The impact of data response time on the number of data blocks is illustrated in Figure 11. This is primarily caused by the fact that the data response time decreases as the probability of a user hit increases with the increasing popularity of the data block. Furthermore, it is clear that the CPOSCU algorithm has the lowest and the LOCAL algorithm has the highest data response time. The reason is that the LOCAL algorithm is a random cache, while the CPOSCU algorithm considers the replacement rate and cost overhead of the edge server as well as the data block’s prevalence.

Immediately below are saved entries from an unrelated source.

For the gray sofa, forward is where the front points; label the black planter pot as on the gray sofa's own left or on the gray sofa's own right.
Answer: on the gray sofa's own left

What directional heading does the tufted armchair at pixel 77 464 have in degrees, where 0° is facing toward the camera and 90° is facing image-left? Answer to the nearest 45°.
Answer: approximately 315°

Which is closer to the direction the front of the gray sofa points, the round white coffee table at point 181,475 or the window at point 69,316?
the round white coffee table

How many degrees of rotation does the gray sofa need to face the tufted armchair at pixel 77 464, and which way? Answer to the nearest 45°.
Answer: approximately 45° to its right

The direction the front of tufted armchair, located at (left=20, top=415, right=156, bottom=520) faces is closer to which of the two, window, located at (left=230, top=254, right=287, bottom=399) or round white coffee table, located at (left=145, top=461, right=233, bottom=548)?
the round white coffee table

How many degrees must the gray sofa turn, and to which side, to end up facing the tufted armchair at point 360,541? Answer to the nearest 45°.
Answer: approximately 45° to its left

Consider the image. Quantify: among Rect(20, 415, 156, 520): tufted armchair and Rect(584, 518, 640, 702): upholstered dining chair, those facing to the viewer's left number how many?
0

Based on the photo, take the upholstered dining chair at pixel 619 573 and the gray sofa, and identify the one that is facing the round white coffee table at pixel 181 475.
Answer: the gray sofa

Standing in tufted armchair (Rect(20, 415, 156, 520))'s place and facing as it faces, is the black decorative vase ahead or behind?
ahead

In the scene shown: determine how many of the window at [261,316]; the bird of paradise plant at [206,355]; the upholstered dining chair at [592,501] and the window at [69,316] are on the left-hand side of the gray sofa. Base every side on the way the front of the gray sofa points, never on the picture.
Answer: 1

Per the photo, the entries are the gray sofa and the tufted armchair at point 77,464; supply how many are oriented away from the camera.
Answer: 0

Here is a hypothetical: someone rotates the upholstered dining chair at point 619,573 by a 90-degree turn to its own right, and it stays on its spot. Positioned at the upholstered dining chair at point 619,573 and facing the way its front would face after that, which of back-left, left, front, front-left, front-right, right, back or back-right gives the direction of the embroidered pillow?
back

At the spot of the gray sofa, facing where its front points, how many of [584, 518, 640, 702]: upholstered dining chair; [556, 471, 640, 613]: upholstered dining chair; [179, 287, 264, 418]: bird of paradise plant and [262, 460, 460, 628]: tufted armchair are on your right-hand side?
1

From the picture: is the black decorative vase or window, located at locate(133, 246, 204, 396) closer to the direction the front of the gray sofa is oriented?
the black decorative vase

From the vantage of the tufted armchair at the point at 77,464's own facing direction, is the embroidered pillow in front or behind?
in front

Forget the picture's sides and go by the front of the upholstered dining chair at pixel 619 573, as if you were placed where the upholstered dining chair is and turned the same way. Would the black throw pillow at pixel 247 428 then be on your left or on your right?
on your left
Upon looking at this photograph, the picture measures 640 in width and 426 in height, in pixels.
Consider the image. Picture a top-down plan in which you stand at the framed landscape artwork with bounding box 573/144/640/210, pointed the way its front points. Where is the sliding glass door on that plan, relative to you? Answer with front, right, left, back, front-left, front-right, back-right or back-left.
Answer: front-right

The effect of replacement numbers under the different data block’s popularity is illustrated in Figure 12. The LOCAL algorithm keeps the number of permutations stable as the popularity increases, while the GPA, NVCP, and CPOSCU algorithms decrease most significantly. This is because the LOCAL algorithm only performs random caching and has the largest number of permutations; other algorithms take into account the data popularization, which generates a reduced number of permutations, while the CPOSCU algorithm considers the server permutation rate in addition to the prevalence. Therefore, it generates the smallest number of permutations.

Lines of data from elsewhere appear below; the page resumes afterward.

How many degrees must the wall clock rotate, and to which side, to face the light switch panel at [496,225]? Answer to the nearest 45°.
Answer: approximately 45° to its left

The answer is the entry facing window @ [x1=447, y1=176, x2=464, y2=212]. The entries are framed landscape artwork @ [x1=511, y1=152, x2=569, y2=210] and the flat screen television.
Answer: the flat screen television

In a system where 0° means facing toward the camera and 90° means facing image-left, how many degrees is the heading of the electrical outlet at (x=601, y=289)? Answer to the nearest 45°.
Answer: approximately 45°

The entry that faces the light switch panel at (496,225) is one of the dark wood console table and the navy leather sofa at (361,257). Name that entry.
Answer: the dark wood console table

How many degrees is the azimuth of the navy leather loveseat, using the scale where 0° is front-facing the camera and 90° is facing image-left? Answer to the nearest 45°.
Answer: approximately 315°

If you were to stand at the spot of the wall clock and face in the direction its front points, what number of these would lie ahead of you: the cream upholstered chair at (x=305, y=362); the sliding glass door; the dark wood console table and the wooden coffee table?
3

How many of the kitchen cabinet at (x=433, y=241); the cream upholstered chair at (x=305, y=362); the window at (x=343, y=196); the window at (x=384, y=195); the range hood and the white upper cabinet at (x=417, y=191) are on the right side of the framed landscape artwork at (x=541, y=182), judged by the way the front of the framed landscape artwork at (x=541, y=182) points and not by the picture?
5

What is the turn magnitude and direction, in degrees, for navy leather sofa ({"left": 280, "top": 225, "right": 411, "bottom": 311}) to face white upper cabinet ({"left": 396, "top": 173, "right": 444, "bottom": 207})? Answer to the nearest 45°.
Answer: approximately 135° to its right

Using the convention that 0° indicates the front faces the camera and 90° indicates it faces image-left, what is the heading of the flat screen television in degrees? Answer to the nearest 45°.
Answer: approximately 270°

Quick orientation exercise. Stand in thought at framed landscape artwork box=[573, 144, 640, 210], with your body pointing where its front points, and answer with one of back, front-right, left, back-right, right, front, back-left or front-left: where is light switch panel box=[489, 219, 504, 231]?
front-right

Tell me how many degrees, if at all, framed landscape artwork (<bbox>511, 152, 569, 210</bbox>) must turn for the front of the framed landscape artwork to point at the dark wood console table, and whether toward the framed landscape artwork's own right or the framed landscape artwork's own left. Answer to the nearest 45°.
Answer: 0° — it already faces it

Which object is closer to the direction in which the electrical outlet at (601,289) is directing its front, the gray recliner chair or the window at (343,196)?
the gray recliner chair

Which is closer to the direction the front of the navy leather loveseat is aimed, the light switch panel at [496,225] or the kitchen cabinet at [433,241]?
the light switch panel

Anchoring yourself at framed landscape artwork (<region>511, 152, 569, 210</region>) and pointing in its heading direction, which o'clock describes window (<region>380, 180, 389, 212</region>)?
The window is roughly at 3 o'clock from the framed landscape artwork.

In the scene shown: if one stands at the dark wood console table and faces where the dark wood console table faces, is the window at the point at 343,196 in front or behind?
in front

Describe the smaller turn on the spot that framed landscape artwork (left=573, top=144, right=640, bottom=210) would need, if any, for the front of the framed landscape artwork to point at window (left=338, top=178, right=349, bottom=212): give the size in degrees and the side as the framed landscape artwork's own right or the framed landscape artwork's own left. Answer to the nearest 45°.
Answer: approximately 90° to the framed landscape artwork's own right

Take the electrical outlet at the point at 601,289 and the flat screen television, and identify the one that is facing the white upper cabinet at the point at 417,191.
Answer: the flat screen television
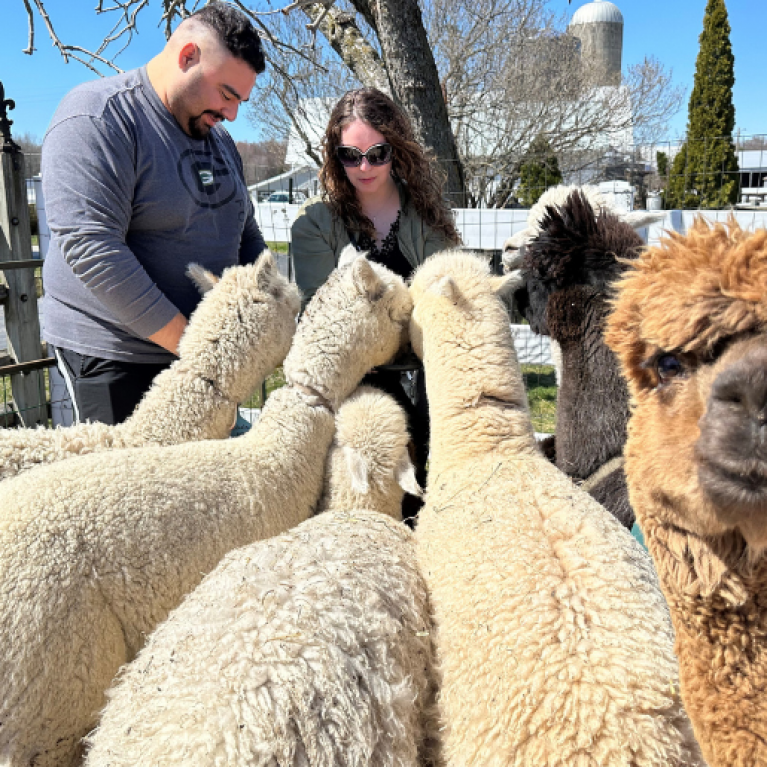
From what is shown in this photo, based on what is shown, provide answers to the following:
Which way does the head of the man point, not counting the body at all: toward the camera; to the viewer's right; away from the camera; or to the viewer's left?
to the viewer's right

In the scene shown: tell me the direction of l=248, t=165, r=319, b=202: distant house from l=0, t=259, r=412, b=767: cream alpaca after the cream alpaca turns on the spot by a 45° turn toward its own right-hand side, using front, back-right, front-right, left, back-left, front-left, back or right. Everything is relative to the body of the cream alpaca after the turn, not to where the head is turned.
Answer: left

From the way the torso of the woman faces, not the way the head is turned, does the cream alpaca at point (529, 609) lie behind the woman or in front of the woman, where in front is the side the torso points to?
in front

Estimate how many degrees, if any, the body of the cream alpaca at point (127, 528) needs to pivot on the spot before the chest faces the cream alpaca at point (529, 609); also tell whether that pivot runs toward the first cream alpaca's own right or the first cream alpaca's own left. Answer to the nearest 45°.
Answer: approximately 90° to the first cream alpaca's own right

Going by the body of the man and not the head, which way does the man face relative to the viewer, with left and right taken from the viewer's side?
facing the viewer and to the right of the viewer

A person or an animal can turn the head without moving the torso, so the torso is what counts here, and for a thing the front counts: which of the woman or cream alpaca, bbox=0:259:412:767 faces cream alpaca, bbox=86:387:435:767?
the woman

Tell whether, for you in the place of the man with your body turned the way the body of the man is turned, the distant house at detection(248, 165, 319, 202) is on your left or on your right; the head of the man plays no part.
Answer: on your left

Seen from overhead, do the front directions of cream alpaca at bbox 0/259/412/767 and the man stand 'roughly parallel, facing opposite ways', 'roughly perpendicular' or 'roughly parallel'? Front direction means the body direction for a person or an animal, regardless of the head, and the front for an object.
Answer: roughly perpendicular
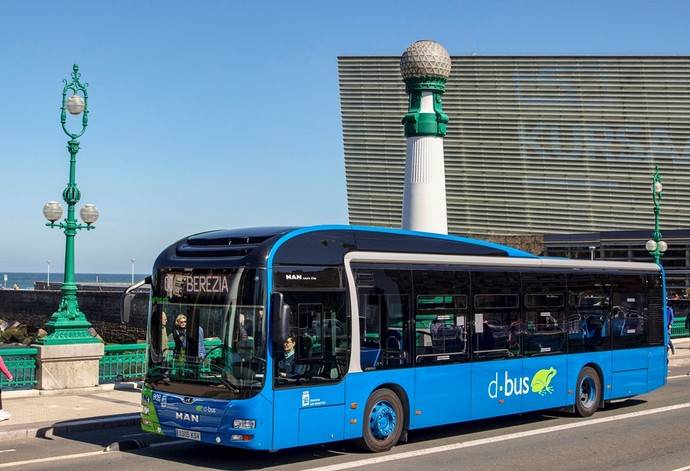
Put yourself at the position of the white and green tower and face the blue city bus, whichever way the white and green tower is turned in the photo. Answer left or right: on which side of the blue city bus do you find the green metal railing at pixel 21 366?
right

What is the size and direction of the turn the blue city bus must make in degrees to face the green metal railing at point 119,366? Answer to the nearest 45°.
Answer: approximately 90° to its right

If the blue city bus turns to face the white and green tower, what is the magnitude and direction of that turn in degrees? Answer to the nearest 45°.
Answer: approximately 135° to its right

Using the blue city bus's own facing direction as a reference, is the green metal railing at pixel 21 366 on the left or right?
on its right

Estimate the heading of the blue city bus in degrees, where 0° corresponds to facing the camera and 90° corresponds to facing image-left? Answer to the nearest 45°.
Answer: approximately 45°

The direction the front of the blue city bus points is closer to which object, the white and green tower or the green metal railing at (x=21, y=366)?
the green metal railing

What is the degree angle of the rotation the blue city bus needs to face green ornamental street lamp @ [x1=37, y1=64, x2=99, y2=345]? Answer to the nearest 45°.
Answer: approximately 90° to its right

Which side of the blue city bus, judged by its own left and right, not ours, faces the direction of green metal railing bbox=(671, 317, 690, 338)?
back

5.4. Summary of Experiments

The conclusions drawn from the three sets of experimental results are as follows:

• Cache capacity has a certain impact on cache placement algorithms, i.e., as the cache capacity increases, the cache hit rate improves, while the data response time and replacement number decrease.
• The number of data blocks has a certain impact on the algorithm, i.e., with the growing quantity of data blocks, the cache hit rate, the data response time, and the replacement number all increase.
• Data popularity has a certain impact on the algorithm, i.e., as the popularity of data blocks increases, the cache hit rate improves, while the data response time and replacement number decrease.

6. Conclusions

This paper aimed to address the low utilization of storage space and high data replacement rates in traditional edge computing cache placement strategies. The objective was to maximize the cache service rate and minimize the system overhead and data response time. The cache value, acquisition cost, placement cost, and replacement cost for data blocks is considered as a joint optimization problem. A cache placement optimization strategy based on improved tabu search was proposed for solving this problem. The replacement overhead of data blocks was quantified by taking into account the available storage space and the number of data blocks cached on the edge server. The experimental results demonstrated that the CPOSCU algorithm can boost the cache space utilization, reduce the system overhead, and effectively improve the system performance, thereby enhancing the user experience of mobile internet applications.

In future work, two aspects will be investigated. First, various content caching and placement operations will be performed using deep reinforcement learning methods based on different content types. Second, as the scale of the edge cloud environment built in this experimental environment was limited, the experiments will be scaled up further by expanding the number of edge servers and improving the deployment.